RECORDS FOR THE EXERCISE:
=-=-=

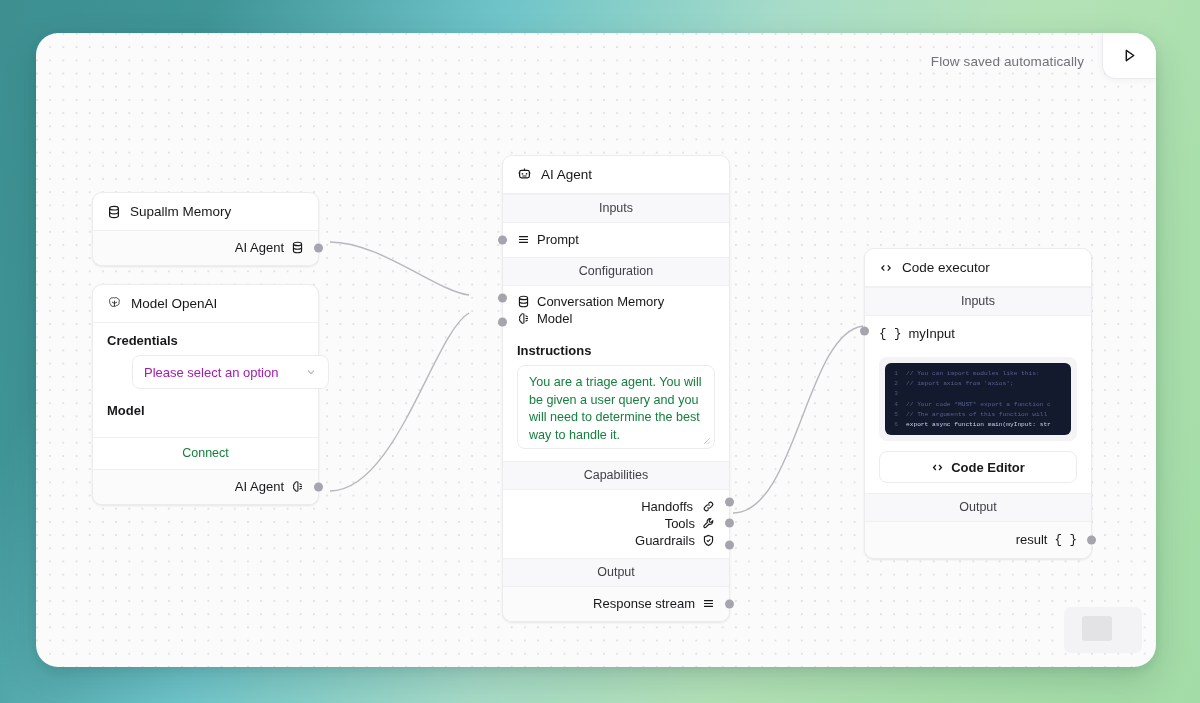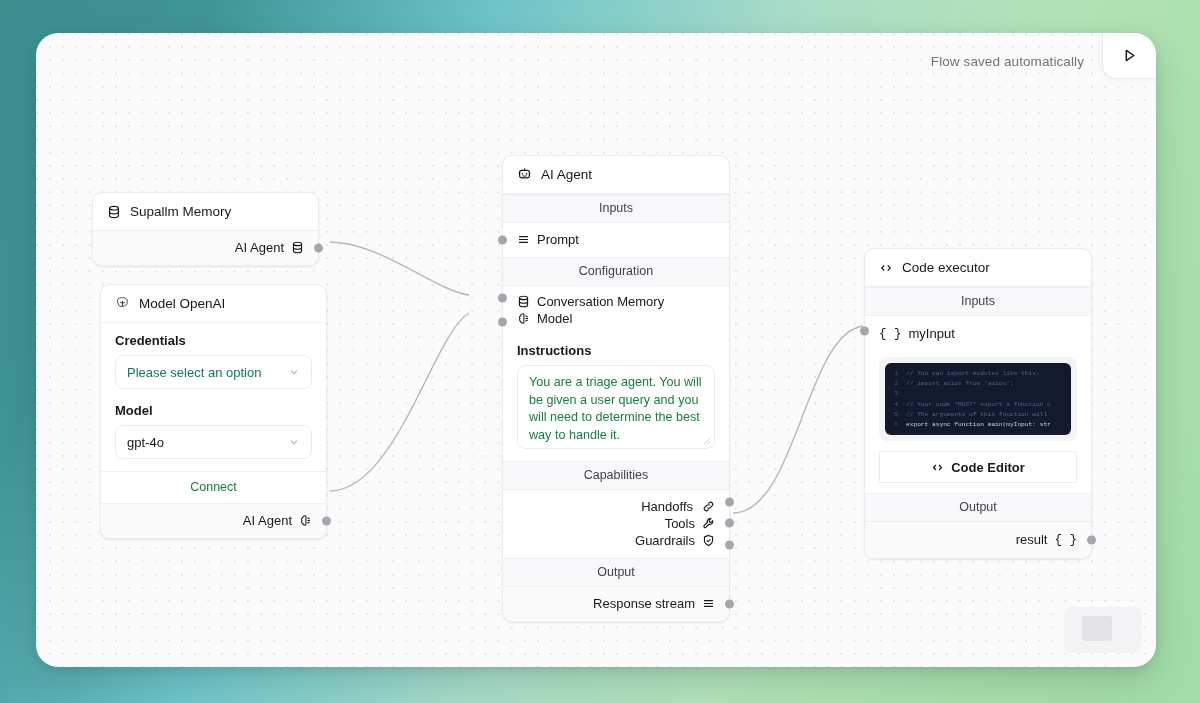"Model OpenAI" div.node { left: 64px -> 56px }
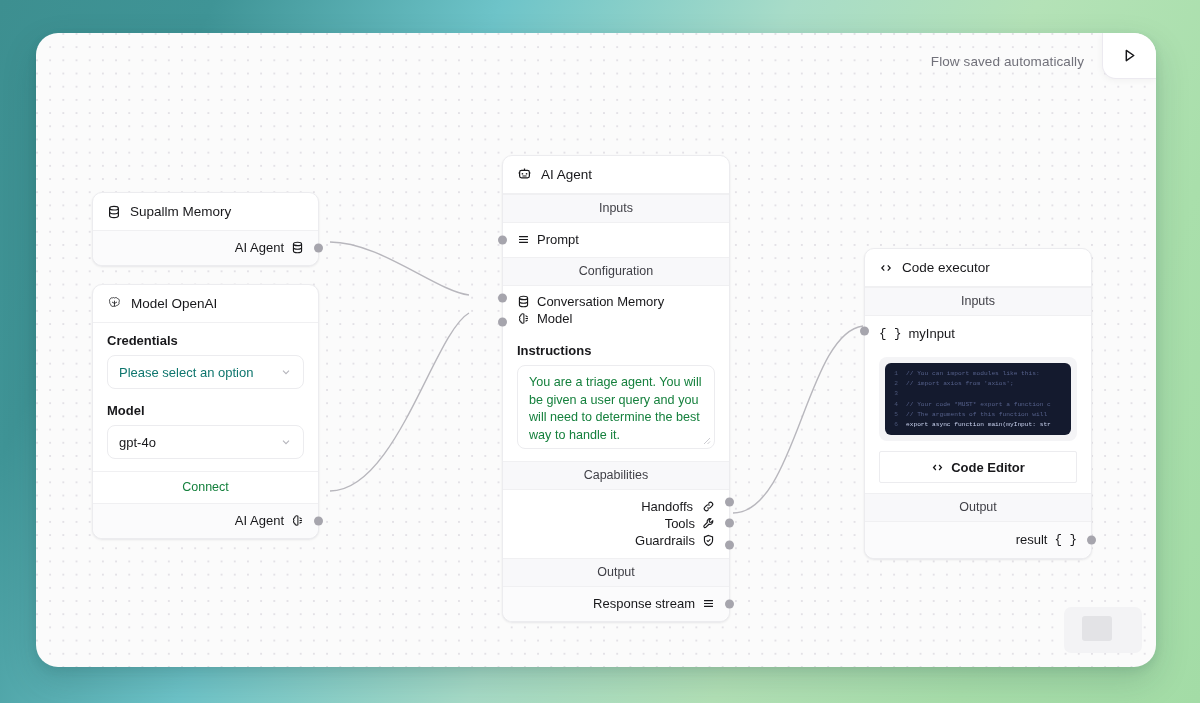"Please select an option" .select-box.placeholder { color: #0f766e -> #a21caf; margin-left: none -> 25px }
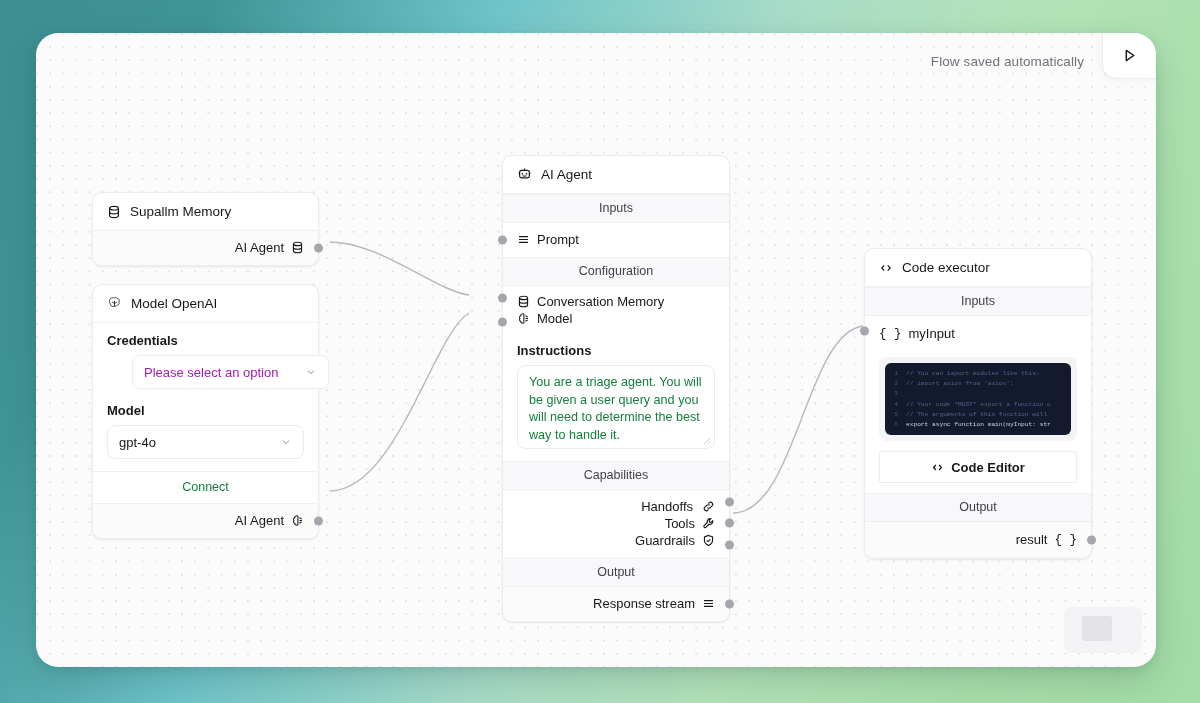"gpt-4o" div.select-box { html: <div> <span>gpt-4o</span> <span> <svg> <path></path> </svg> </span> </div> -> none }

=-=-=

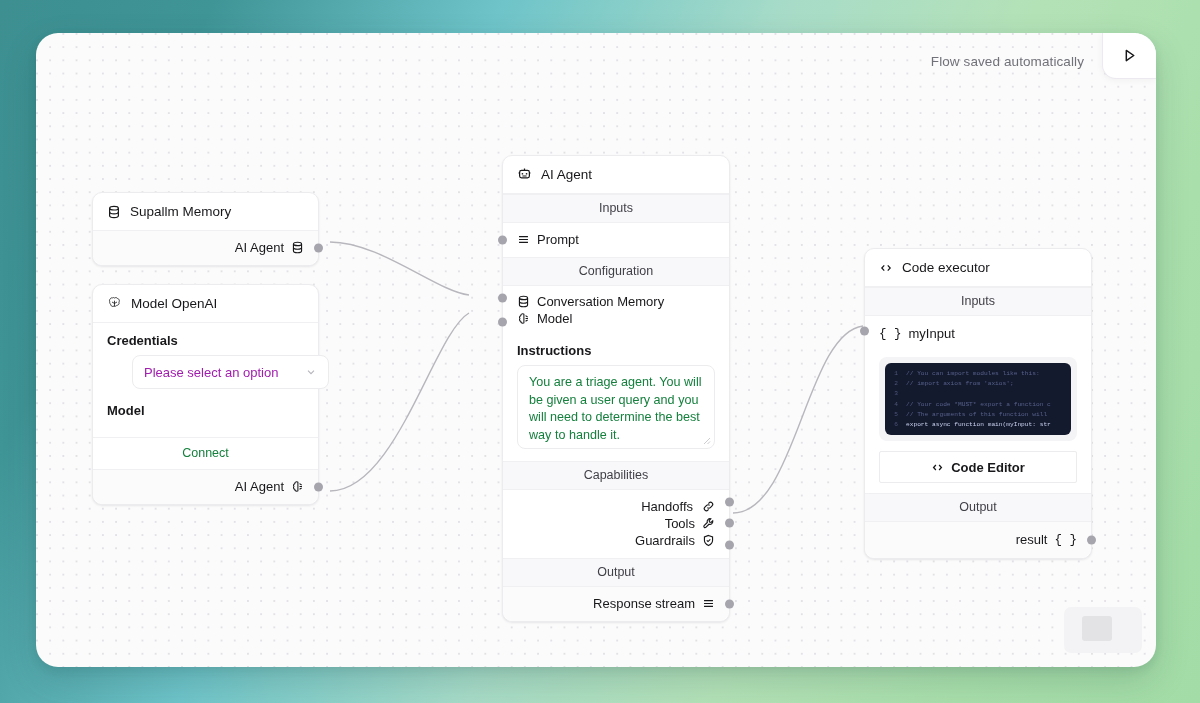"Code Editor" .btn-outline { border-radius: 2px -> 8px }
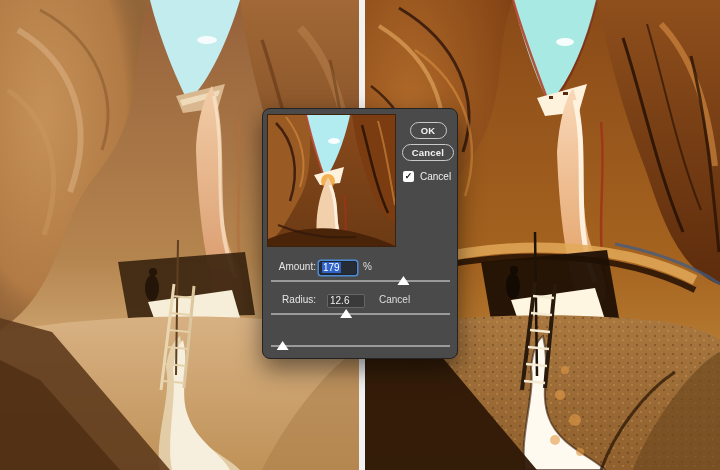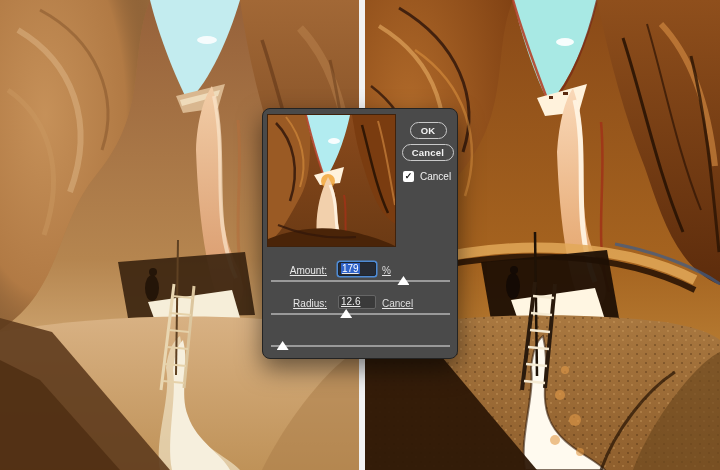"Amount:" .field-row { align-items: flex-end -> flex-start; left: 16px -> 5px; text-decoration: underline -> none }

=-=-=

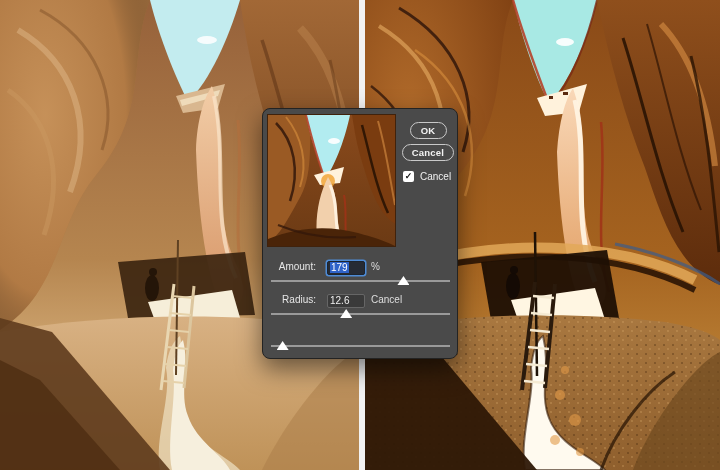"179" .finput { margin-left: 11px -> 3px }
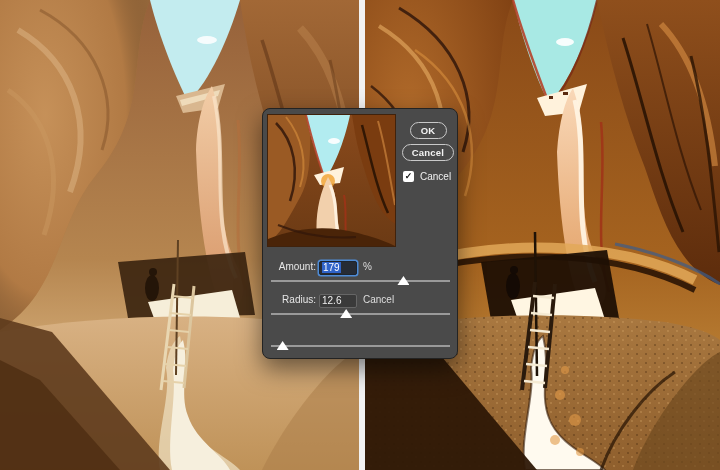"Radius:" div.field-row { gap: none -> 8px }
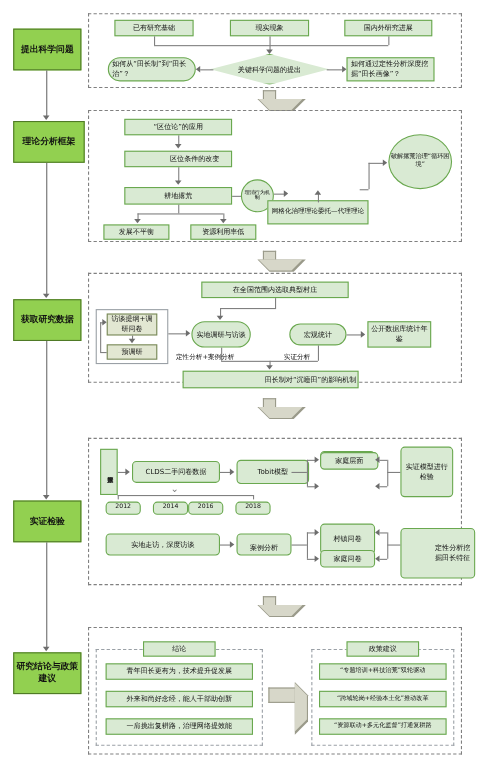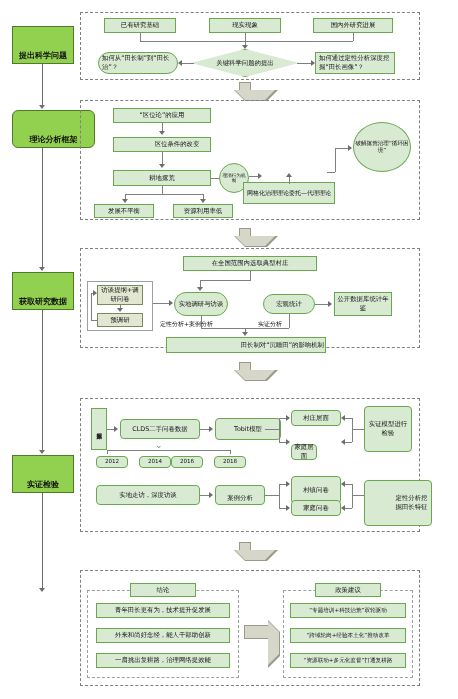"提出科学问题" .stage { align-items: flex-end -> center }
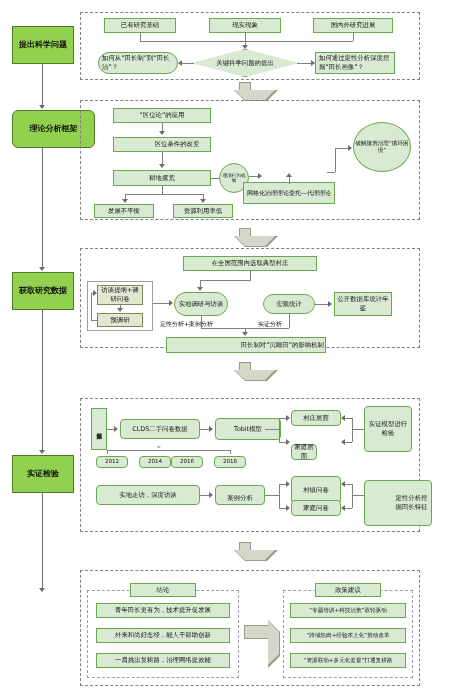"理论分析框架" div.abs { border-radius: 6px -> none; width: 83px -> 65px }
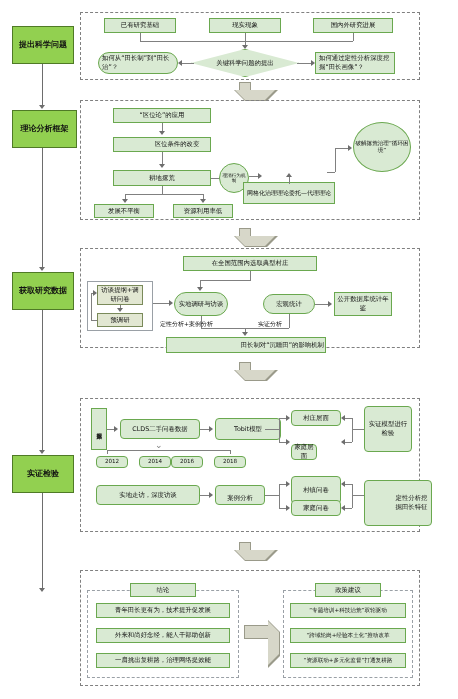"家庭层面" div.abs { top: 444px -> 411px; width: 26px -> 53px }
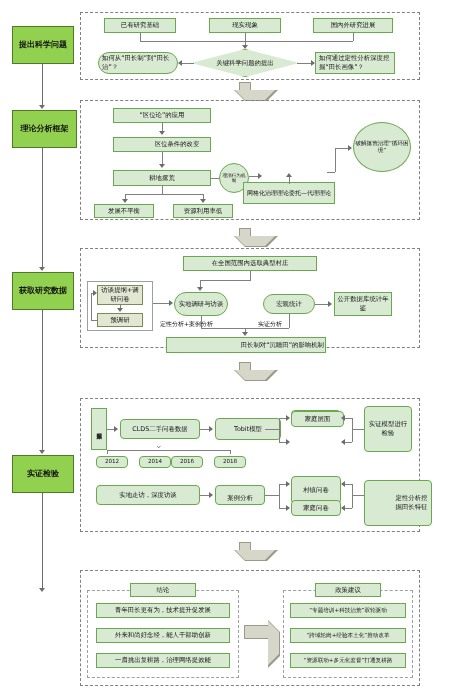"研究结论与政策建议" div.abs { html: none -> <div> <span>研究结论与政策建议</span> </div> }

=-=-=

EXERCISE DIRECTIONS: From the material above, reproduce only what runs from the line holding "color: #0f766e ->" down to the line holding "html: <div> <span>gpt-4o</span>", both included, pictures excluded.

SOLUTION:
"Please select an option" .select-box.placeholder { color: #0f766e -> #a21caf; margin-left: none -> 25px }
"gpt-4o" div.select-box { html: <div> <span>gpt-4o</span> <span> <svg> <path></path> </svg> </span> </div> -> none }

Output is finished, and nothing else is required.